Crypto currency is in high demand. Not just for everyday people, but for cyber criminals. Insider threats are considered the most malicious of cyber threats. Insiders already have access to everything. This makes the risk level extremely high. Most companies think of a cyber threat as someone who maliciously attacks the network, steals data, or destroys company resources. Employee negligence also falls into the insider threat category. One area of negligence that puts your company network at risk is downloaded software. The user then installs malicious software on their machine, and then it is able to access its resources. Because this is common with users naïve to cyber security, criminal crypto currency miners have developed backdoors that steal local computer resources and mine cryptocurrency. IT admins should monitor and scrutinize all downloaded software. Many companies simply prevent users from downloading any unauthorized software at all.

Backdoor Snuck into Mediaget Source Code

The latest attack was on a popular BitTorrent client called Mediaget. Sneaking code into the latest build has been done on BitTorrent clients before, namely Transmission. CCleaner was also a victim of a sneak code attack. It was revealed that the latest build affected 2.27 million people. This was a sneaky code injection.

Once an application has malicious injected, it can perform any amount of activity on the infected machine. With Mediaget, the objective wasn’t to install ransomware, steal data or destroy the user’s hard drive. Instead, the attackers drained resources (CPU and memory, to be exact) to mine cryptocurrency. The malicious code was able to infect 400,000 computers in just 12 hours. This is an astonishing rate of success for cybercriminals. Clearly, there are many vulnerable targets for crypto currency miners.

Mediaget Targets Microsoft

After infection, the backdoor code performed more than just crypto mining. Microsoft soon found that its Windows Defender was blocking hundreds of thousands of trojan attacks on computers primarily located in Russia, Turkey, and Ukraine. The team of researchers was able to detect that it was a variant of the original Dofoil malware. If you keep up with the latest malware news, you will recognize the Trojan name. Dofoil was the malware that infected a computer in Maryland that then sent confidential NSA data to a Kaspersky server in Moscow.

To avoid detection, Mediaget uses a stolen digital certificate likely purchased on the black market.  The digital certificate helped avoid detection by some operating systems and antivirus software that would allow the crypto currency miners to install. The trojan could then mine cryptocurrency silently in the background.

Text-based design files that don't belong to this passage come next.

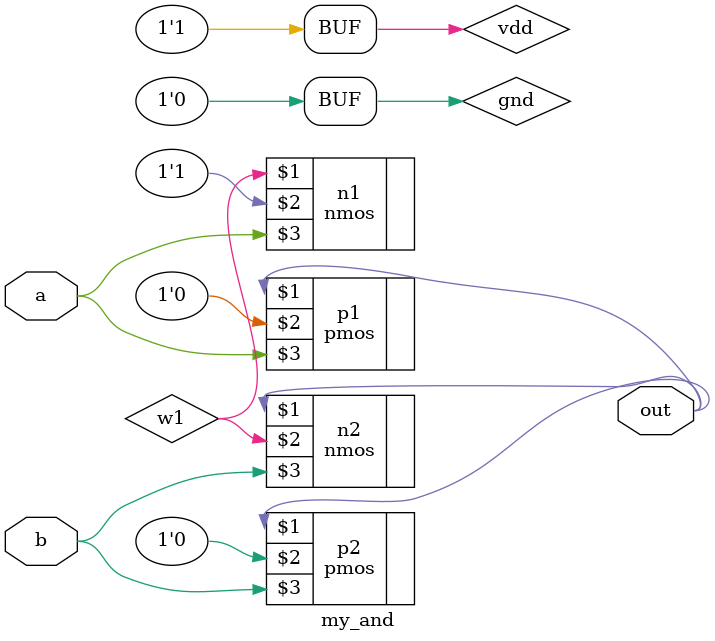
<source format=v>
module my_and (input a, input b, output out);
	supply1 vdd;
	supply0 gnd;
	wire w1;
	pmos p1 (out, gnd, a);
	pmos p2 (out, gnd, b);
	nmos n1 (w1, vdd, a);
	nmos n2 (out, w1, b);
endmodule 
</source>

How Crypto Currency Miners Affects the Enterprise

While this might seem like an attack that focuses on individuals, company computers (mainly servers) usually have far more resources than a personal one. Attackers focus on corporate computers for their massive amount of resources and computing power. With high-end servers at the attacker’s disposal, they can much more efficiently mine cryptocurrency. The hard part is getting past enterprise defenses, which are usually much more sophisticated and efficient compared to an individual user’s.

The source of infection usually stems from an insider that downloads and installs the malware. Usually, the attacker starts with a phishing email either with an attachment or a link to a site where you can download an executable. An email with an executable attachment is blocked by many email servers, so the attacker uses a document attachment with a malicious macro. The macro runs and downloads the malicious content to the user’s local machine. After it runs the trojan, the machine is at the disposal of the attacker. Don’t open suspicious emails. This is obvious. It should go without saying. But again, don’t open and click on suspicious links.

Enterprise administrators can take several precautions when defending against this type of threat. First, filter incoming email from outside email accounts with executable addresses. Educate users never to open attachments from untrusted sources, and never run macros from attached documents.

Some antivirus applications such as Windows Defender block malicious miner applications. The user can detect a possible miner attack when their computer unexplainably has a spike in CPU and memory usage. The computer then becomes slow and some applications may hang even after a reboot. Prevent crypto currency miners from infecting your computers.

Prevent Crypto Miners from Infecting your PC

Don’t click on suspicious emails. Don’t go to suspicious websites and click suspicious links. DO NOT let strangers near your computers. Malicious actors can use a USB stick to quickly and silently install crypto miners on computers. Don’t leave the computer unlocked and unattended. This makes it even easier for cyber criminals. There are all kinds of horror stories. Most people don’t know how the crypto miners got onto their computers. Prevention and practice are key to successfully warding off these ever-evolving cyber threats.